Friday, January 04, 2013

Guns & drugs for sale online in China, reports

China has a thriving illegal trade of gun and drug running, at least according to a report in the New York Times published this week [ / SMH]. While the country reins in spurious content such as Internet porn, blocks political discussion and many foreign social media sites such as Twitter, Facebook and Google+,  it appears many individuals are openly selling firearms and drugs on the net.

Reporter Nicholas Kristof points to several Chinese sites which sell drugs, and apparently claim to deliver anywhere in mainland China. "Our company has delivery stations in every part of China," one Chinese-language website, complete with photographs of illegal narcotics, claims. "We offer 24-hour delivery service to your door, and we have long-term and consistent supplies. If you just make one phone call, we'll deliver to your hands in one to five hours."

Guns too are also available for a price, according to the article. A Type 54 semi-automatic Chinese military handgun could be bought for around  for $640 or 4,000 Chinese Yuan.

Scams & honey traps

Of course such sites could be scams or even honey traps set up by law enforcement. While such sites could be part of a sting operation to catch unsuspecting criminals, a scam set up by other criminals is far more likely.

Scamming is rife in China, yet gets little publicity and Internet users are not warned sufficiently enough about the dangers of phishing and other fraudulent activity.

Telephone scams

As recently as today it was reported that some 82 Taiwanese individuals appeared in a Taiwan court charged with carrying out telephone fraud activities on victims across mainland China. The 82 were amongst 400 people arrested for swindling millions of dollars from the elderly [ABC/CBN / GMA].

Posing as police officers or state prosecutors, the suspects would call their victims on the telephone claiming hackers had broken into the victims' bank accounts and scare them into transferring their savings into the gang's bank accounts.

In a separate incident ten defendants stood trial in a telephone fraud case last year accused of stealing nearly $4 million in a scam targeting people in China. The victims were told they had won the lottery but informed they had to pay $1,892 for insurance and necessary certificates and documents in order to receive the prize [China Daily].

Internet fraud

Internet fraud too is rising as more people go online to purchase goods.
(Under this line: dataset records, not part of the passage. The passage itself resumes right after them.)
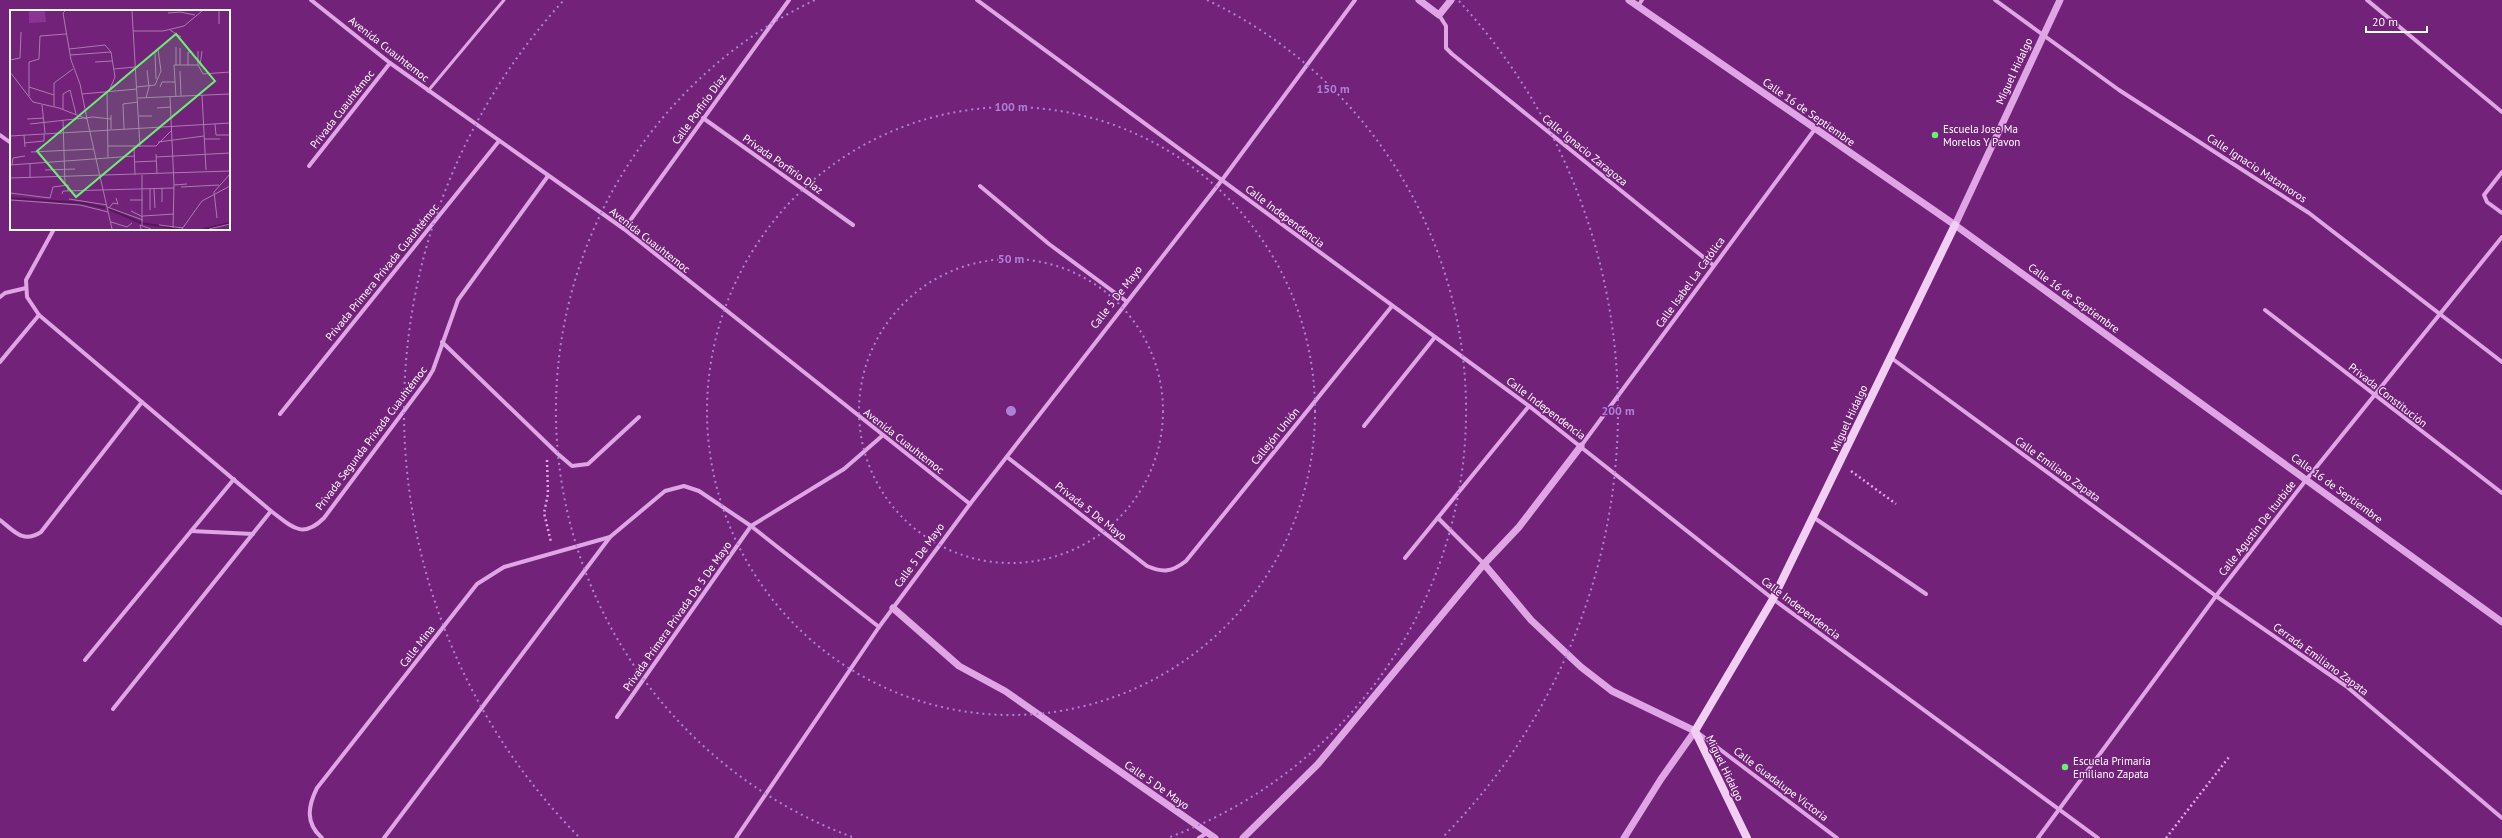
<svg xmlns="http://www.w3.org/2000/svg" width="2502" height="838" font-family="'PT Sans',sans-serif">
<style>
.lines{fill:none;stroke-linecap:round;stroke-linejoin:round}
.path{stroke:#dfa5e5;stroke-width:2.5;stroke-dasharray:2 3;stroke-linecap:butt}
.service{stroke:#dfa5e5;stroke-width:3}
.minor{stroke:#dfa5e5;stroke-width:4}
.tertiary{stroke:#dfa5e5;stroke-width:7}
.secondary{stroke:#f2cef4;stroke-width:8}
.ring{fill:none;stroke:#b080d9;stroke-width:2;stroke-dasharray:2 4}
.poi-dot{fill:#67f071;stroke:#73227a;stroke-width:1.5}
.labels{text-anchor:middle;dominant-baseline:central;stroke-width:3;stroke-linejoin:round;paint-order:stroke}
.street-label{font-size:11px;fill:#fff;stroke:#73227a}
.poi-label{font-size:11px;fill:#fff;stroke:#73227a;text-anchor:start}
.inset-river{fill:none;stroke:#56175a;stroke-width:2}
.inset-road{fill:none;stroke:#ab7aaf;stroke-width:1}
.view{fill:#67f071;fill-opacity:0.15;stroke:#67f071;stroke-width:2}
.inset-edge{fill:none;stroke:#fff;stroke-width:2}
.centre{fill:#b080d9;stroke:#73227a;stroke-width:2}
.ring-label{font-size:12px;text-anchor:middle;font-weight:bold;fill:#b080d9;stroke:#73227a;stroke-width:3;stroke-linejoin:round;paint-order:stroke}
</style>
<rect width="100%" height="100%" fill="#73227a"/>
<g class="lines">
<g class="path">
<polyline points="547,460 548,494 544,513 551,542"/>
<polyline points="1851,471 1896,504"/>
<polyline points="2166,838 2229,757"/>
</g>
<polyline class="service" points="428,91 504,0"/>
<g class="minor">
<polyline points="311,0 390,63 624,229 970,504"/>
<polyline points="977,0 1529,406 1773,599 2098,838"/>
<polyline points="1995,0 2119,90 2309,213 2502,362"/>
<polyline points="2367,0 2502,112"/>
<polyline points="1638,6 1642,0"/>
<polyline points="1439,15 1446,26 1446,48 1452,54 1713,265"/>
<polyline points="703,118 853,225"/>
<polyline points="0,135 11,143"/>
<polyline points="309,166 390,63"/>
<polyline points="2502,172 2484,195 2487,202 2502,213"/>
<polyline points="980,186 1049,244 1126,301"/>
<path d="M 54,229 L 26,280 L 27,297 L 39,315 L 271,511 C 291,526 302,540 324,518 L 427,380 L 433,370 L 458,300 L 548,176"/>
<polyline points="624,229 789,0"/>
<polyline points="0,297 5,293 26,288"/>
<polyline points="2265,310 2502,493"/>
<polyline points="442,342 558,454 572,466 588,464 639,417"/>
<polyline points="1890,357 2216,596 2346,686 2502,818"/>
<polyline points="0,362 39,315"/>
<polyline points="280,414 499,141"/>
<polyline points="1364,426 1435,337"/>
<polyline points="1581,446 1815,129"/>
<path d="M 1007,457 L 1147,566 C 1163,573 1172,572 1186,561 L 1392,306"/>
<polyline points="1813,517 1926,594"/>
<polyline points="1438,518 1484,564"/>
<path d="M 0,520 C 14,531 23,544 41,532 L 142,402"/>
<polyline points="191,531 253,534"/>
<polyline points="1405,558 1529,406"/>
<polyline points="85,660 234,479"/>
<polyline points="113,709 271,511"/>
<polyline points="617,717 751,526 844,469 882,436"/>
<polyline points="1697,732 1837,838"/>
<path d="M 322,838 C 305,823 308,806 317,788 L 477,584 L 504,567 L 610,537 L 665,491 L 684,486 L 699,491 L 751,526 L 879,627"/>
<polyline points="384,838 610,537"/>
<polyline points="736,838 879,627 970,504 1222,180 1355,0"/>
<polyline points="1199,838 1207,833"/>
<polyline points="2038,838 2216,596 2306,480 2502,237"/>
</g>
<g class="tertiary">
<polyline points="1419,0 1439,15 1451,0"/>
<polyline points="1629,0 1955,225 2502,622"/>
<polyline points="1955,225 2060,0"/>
<polyline points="1484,564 1531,620 1581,667 1612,691 1695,731 1661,779 1624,838"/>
<polyline points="893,608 959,666 1005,691 1215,838"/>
<polyline points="1243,838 1318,764 1484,564 1519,527 1581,446"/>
</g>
<polyline class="secondary" points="1747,838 1695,731 1773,599 1955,225"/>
</g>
<g class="ring">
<circle cx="1011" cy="411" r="152"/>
<circle cx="1011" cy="411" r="304"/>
<path d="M852 837A455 455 0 0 1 815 0M1207 0A455 455 0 0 1 1170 837"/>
<path d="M578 836A607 607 0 0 1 563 1M1459 1A607 607 0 0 1 1444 836"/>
</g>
<g class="poi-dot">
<circle cx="1935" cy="135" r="4"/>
<circle cx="2065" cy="767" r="4"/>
</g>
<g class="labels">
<g class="street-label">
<text transform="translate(389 49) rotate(38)">Avenida Cuauhtemoc</text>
<text transform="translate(2014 71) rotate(-65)">Miguel Hidalgo</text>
<text transform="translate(342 109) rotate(-52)">Privada Cuauhtémoc</text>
<text transform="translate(699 109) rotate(-54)">Calle Porfirio Díaz</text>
<text transform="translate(1809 112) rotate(35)">Calle 16 de Septiembre</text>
<text transform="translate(1585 150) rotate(39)">Calle Ignacio Zaragoza</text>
<text transform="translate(783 164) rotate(35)">Privada Porfirio Díaz</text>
<text transform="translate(2257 168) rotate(33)">Calle Ignacio Matamoros</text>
<text transform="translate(1285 216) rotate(37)">Calle Independencia</text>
<text transform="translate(650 240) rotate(38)">Avenida Cuauhtemoc</text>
<text transform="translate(382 272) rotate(-51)">Privada Primera Privada Cuauhtémoc</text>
<text transform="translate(1690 282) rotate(-54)">Calle Isabel La Católica</text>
<text transform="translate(1116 297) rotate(-52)">Calle 5 De Mayo</text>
<text transform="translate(2074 298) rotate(36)">Calle 16 de Septiembre</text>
<text transform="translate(2388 395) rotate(38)">Privada Constitución</text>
<text transform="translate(1546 408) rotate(37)">Calle Independencia</text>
<text transform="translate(1849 418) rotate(-65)">Miguel Hidalgo</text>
<text transform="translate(1275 436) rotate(-51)">Callejón Unión</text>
<text transform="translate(371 438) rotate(-53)">Privada Segunda Privada Cuauhtémoc</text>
<text transform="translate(904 441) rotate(38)">Avenida Cuauhtemoc</text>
<text transform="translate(2058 469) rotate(36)">Calle Emiliano Zapata</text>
<text transform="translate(2337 488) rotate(36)">Calle 16 de Septiembre</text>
<text transform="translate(1091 511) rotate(38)">Privada 5 De Mayo</text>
<text transform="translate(2257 528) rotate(-52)">Calle Agustín De Iturbide</text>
<text transform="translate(919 555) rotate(-54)">Calle 5 De Mayo</text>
<text transform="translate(1801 608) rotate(37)">Calle Independencia</text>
<text transform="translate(677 616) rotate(-55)">Privada Primera Privada De 5 De Mayo</text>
<text transform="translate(417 646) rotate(-52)">Calle Mina</text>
<text transform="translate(2321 659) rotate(36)">Cerrada Emiliano Zapata</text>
<text transform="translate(1725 768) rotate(64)">Miguel Hidalgo</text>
<text transform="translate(1781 784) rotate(37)">Calle Guadalupe Victoria</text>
<text transform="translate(1157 785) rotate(35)">Calle 5 De Mayo</text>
</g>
<g class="poi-label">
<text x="1943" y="129">Escuela Jose Ma<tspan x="1943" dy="13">Morelos Y Pavon</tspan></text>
<text x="2073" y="761">Escuela Primaria<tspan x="2073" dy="13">Emiliano Zapata</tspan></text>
</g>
</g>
<g transform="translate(10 10)">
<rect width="220" height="220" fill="#73227a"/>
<path d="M 19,1 L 35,1 L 36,12 L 19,13 Z" fill="#8d3396"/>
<path class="inset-river" d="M 0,188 L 73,193 L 95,198M 99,199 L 131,213 L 169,219M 194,219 L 220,213"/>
<path class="inset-road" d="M 55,1 L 53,3 L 61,50 L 70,74 L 77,109M 122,1 L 130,137M 158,3 L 170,2 L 185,5M 209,14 L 209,1M 160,20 L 171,27M 123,21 L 153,21 L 174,16 L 192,1M 166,37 L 166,55M 170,38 L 170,55M 59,39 L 95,35 L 101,42M 188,41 L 188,55M 60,45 L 101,42 L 105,67 L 99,81M 0,50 L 10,48 L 11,22M 85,52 L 102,51M 178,55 L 178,42 L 182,42M 190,56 L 192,41M 104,59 L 125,57M 170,61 L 171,86M 0,62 L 23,92 L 49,98 L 77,109 L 86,149M 19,77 L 44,85M 127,77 L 145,75 L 151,61 L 148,39 L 145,43 L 146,69M 150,77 L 152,72 L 165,72M 97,81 L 98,148M 72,84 L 127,79M 192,85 L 196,160M 19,86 L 19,52 L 29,49 L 30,26 L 56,24M 160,87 L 164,175 L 163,218M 166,87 L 164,55 L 188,55 L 193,64 L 220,62M 128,88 L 220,84M 136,88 L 139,77 L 137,60M 32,95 L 35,123M 44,96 L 44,73 L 63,59M 147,98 L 161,97M 53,99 L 53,84 L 60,80 L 66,104M 101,105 L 101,119M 129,106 L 142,106M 17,109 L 34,108M 53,110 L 55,175M 20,114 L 83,107 L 101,109M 205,114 L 206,125 L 220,125M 114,119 L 113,94 L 128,92M 14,125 L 15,137M 0,126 L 220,113M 194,129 L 210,129M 148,132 L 194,126M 14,133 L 34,131 L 34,124M 98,136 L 146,136M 146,136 L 162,120M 124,137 L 125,165M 21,142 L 84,139M 146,144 L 147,164M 146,147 L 220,143M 86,149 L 102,219M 124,152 L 146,151M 20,154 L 20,168M 0,155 L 125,146M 2,155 L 3,148 L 15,146M 35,160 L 65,159M 0,168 L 220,161M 164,175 L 177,174M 171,177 L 209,175M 152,178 L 152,192M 140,179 L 140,200M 144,179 L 145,198M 0,183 L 40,188 L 43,177 L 58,175 L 58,181M 52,184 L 53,181 L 164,178M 59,189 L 97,195M 1,190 L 70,195 L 98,202M 120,190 L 133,190M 97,197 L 133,210M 99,198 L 103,193 L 108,194 L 106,188M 121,201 L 133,207M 133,206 L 164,204M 207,208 L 204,182 L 220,164M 101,212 L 117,217 L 122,213M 132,215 L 132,165M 149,215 L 173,218M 131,219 L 130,215 L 141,219M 172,219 L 192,191 L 220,176M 199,219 L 220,214"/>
<path class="view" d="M 166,24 L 205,71 L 66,187 L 27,141 Z"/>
<rect width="220" height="220" class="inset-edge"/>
</g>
<circle cx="1011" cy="411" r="6" class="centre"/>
<g class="ring-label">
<text x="1333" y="93">150 m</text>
<text x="1011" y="111">100 m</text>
<text x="1011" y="263">50 m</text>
<text x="1618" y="415">200 m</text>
</g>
<path d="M2366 26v6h61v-6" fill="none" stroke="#ffffff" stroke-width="2"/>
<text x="2372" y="26" font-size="12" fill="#ffffff" stroke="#73227a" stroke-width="3" paint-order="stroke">20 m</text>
</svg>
However few are aware of the risks and a growing number of people are finding themselves to to victims of fraud.

As of December 2012, there were around 500 million Chinese connected to the Internet and nearly 200 million of them have shopped online, according to a report by the China Electronic Commerce Association. However according to the CECA more than 60 million Internet users have been victims of fraud with at least 30.8 billion Chinese Yuan [£3 billion / $4.8 billion] stolen from unsuspecting shoppers.

Even mainstream sites have not proved to be entirely safe. According to statistics from Taobao, one of the most popular online shopping market places in China, they received more than 8.7 million complaints on goods bought on the website and levied more than 700,000 punishments on shop owners who were found in violation of its rules in 2011.

Accounts emptied

One Taobao user found her bank account emptied after making a simple purchase for her baby of only 146 Chinese Yuan [£15 / $23].  A 26-year-old mother in Taizhou, Jiangsu province, said she received a call from a woman claiming to be an after-sales service worker for the online shop shortly after her online purchase claiming that there had been a technical problem with her payment and asked to make the payment again, through another website.

"I knew little about paying online, so I believed her," Ge said. "I was told to input my ID card number and my bank account on a Web page." Minutes later the young mother received a text message notifying her that all of the money in her bank account, about 19,000 Chinese Yuan [£1,900 / $3,000], had been taken.

"I called the shop but they said they never called me or disclosed my information to others," she said. "It's all the savings for my family's past eight months," she said. "I called the police, but they said it is almost impossible to get my money back." [China Daily]

Risks and benefits

Of course there are many benefits to shopping online. Prices can be easily checked against different outlets, and with many payment methods there is at least some degree of protection.

Buying illegal products online might not be the safest of online activities however. While the purchase of a Type 54 semi-automatic Chinese military handgun for less than a $1,000 might appear to be a bargain it could result in more than one might have bargained for. Such a purchase could simply result in the delivery of the said item, no questions asked, and a debit of the posted amount. It could however result in an emptied bank account, a call from the police and a stiff prison sentence to boot.

Purchasing illegal items on the Internet is probably not the safest thing to do. Even in the West authorities have tracked individuals who illegally download music and child porn or post defamatory comments on social media websites.

The trail left behind through online activity is possible to follow and illegal activity can result in fines or even prison sentences. In countries like China the risks and penalties are much greater. Even if the reports of guns and drugs being on sale on the net in China could be substantiated, the risk posed is more likely to be felt by the customer than society.